I’m happy to announce we received a grant from the Knight Foundation to work with Catherine D’Ignazio (from the Emerson Engagement Lab) on a new suite of tools called DataBasic! Expect to see more here as we build out this suite of tools for Data Literacy learners over the fall. Follow our progress over on DataBasic.io.
We propose to create a suite of focused and simple tools for journalists, data journalism classrooms and community advocacy groups. Though there are numerous data analysis and visualization tools for novices there are some significant gaps that we have identified through prior research. DataBasic is designed to fill these gaps for people who do not know how to code and provide a low barrier to further learning about data analysis for storytelling.
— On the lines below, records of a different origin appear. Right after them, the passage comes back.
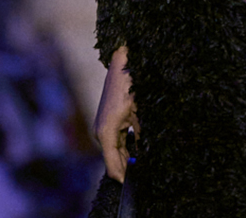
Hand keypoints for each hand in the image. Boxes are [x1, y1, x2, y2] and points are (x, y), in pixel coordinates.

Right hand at [93, 46, 138, 181]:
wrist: (122, 62)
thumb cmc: (130, 85)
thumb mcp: (140, 112)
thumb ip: (141, 135)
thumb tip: (145, 153)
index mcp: (106, 132)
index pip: (112, 165)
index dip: (123, 177)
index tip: (132, 184)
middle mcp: (101, 132)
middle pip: (114, 160)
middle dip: (127, 168)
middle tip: (141, 175)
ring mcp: (102, 126)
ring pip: (115, 150)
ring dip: (127, 158)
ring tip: (141, 164)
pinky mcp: (106, 121)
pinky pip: (116, 140)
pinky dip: (125, 147)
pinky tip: (136, 150)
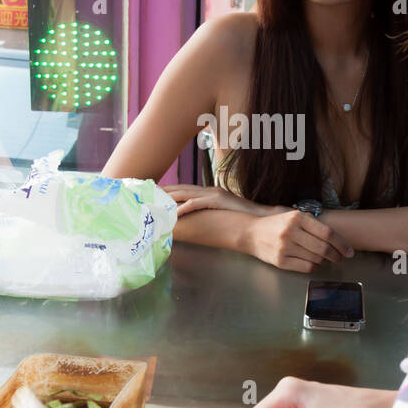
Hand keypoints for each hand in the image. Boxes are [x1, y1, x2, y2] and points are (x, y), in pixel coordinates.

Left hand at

In the first iteration of this project we will build three tools, develop three training activities and run one workshop with journalists and students for feedback. The three tools include: (1) WTFcsv: A web application that takes as input a CSV file and returns a summary of the fields, their data type, their range, and basic descriptive statistics. This is a prettier version of R’s “summary” command and aids at the outset of the data analysis process. (2) WordCounter: A basic word counting tool that takes unstructured text as input and returns word frequency, bigrams (two-word phrases) and trigrams (three-word phrases) (3) TuffyDuff: A tool that runs TF-IDF algorithms on two or more corpora in order to compare which words occur with the most frequency and uniqueness.